Planning Enforcement – 4 year or 10 year rule?

Planning Enforcement – 4 year or 10 year rule?


The Levelling Up and Regeneration Act (LURA) at long last joined existing Planning legislation on 26th October 2023, after a lengthy gestation period and numerous amendments along the way. The LURA introduced significant changes to the Planning System in England, not least of which being changes to the time limits within which Local Planning Authorities (LPA) can take enforcement action.


Currently, there are two different time limits, depending on the type of development that is carried out without planning permission:

  •  4 years: for any operational development or change of use to a single dwelling house.

  • 10 years: for any other breach of planning control (to include breaching conditions or limitations, or any other change of use other than to use as a single dwelling house).

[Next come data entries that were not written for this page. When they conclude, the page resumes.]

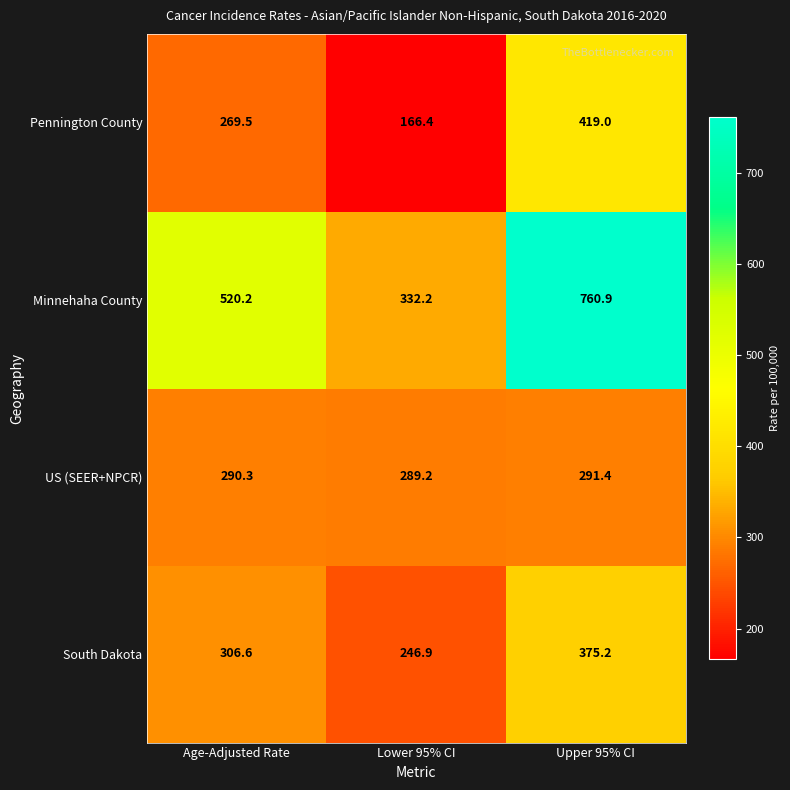

At which category is the sum across all series the highest?

Upper 95% CI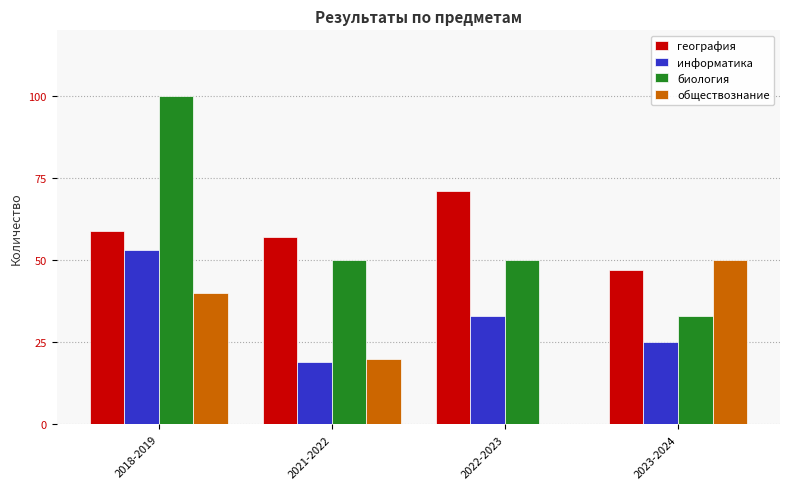

Is the value of обществознание at 2023-2024 greater than the value of информатика at 2022-2023?

Yes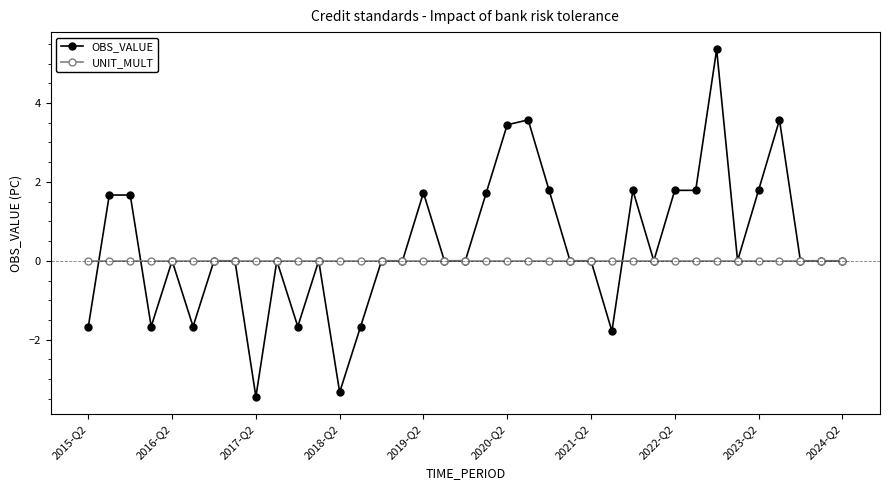

Rank the series by their maximum value, from highest to lowest.

OBS_VALUE, UNIT_MULT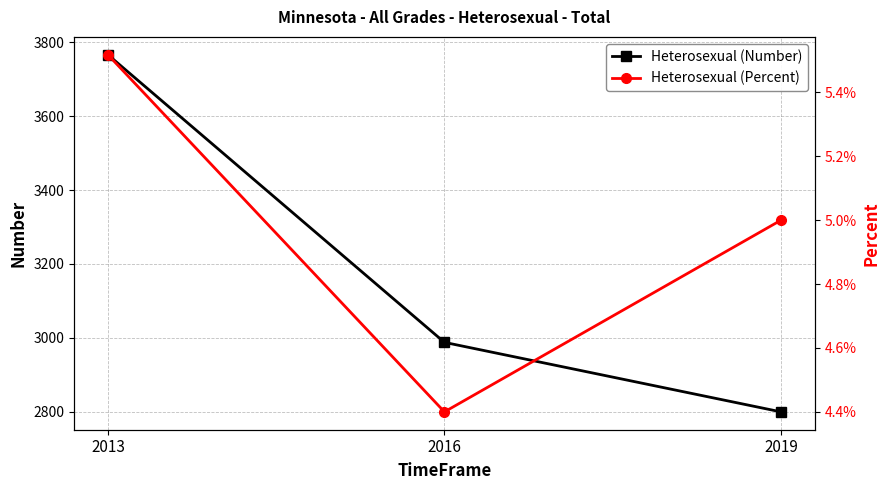

What are all the series names shown in the legend?

Heterosexual (Number), Heterosexual (Percent)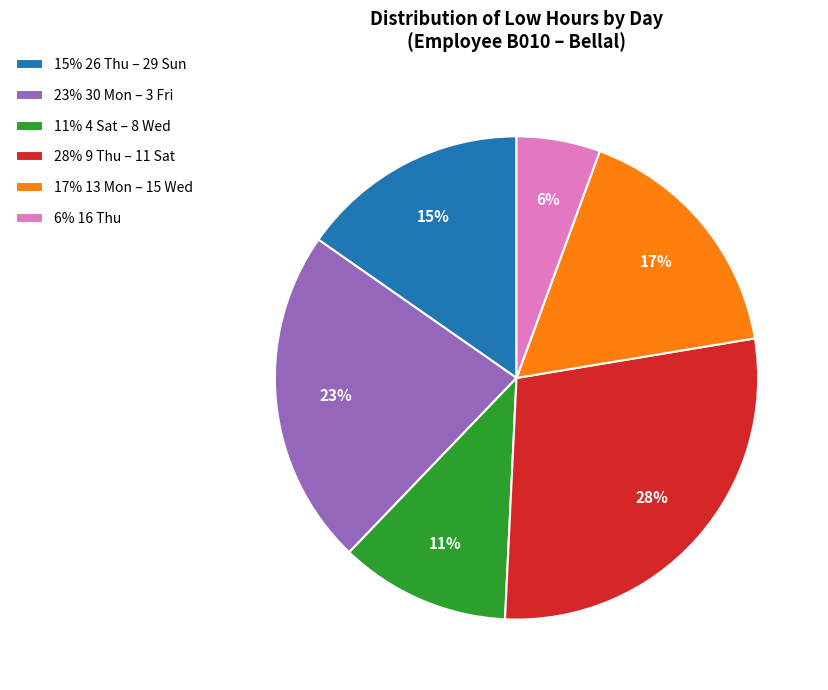

Between 6% 16 Thu and 28% 9 Thu – 11 Sat, which is larger?

28% 9 Thu – 11 Sat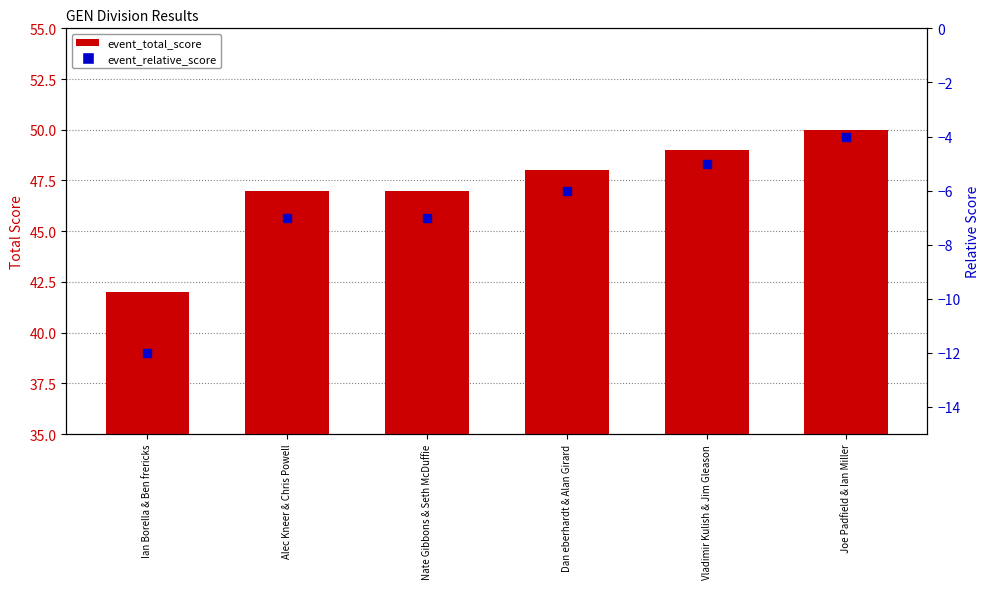

Which series reaches the minimum Y coordinate?

event_relative_score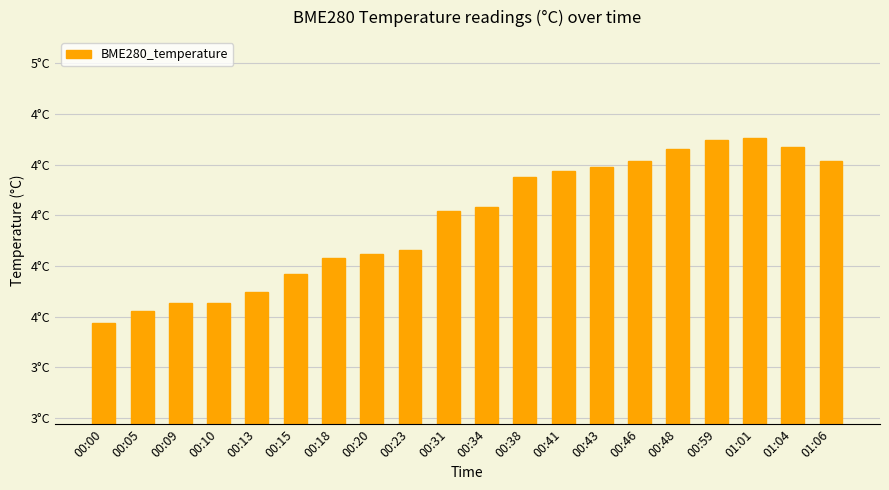

Does the chart contain any negative values?

No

However, the changes brought about within the LURA would remove the 4-year period, replaced with a blanket 10-year period for the LPA to take enforcement action against unauthorised development, where identified and considered expedient to do so. However, at the time of writing, fully 3 months on from the arrival of the LURA, this change has yet to take effect and remains reliant upon separate enabling regulations to be made. As things stand, there is no indication as to the timescales for these regulations to be published. So, for the time being at least, the 4-year rule remains, but for how much longer? Your guess is as good as ours!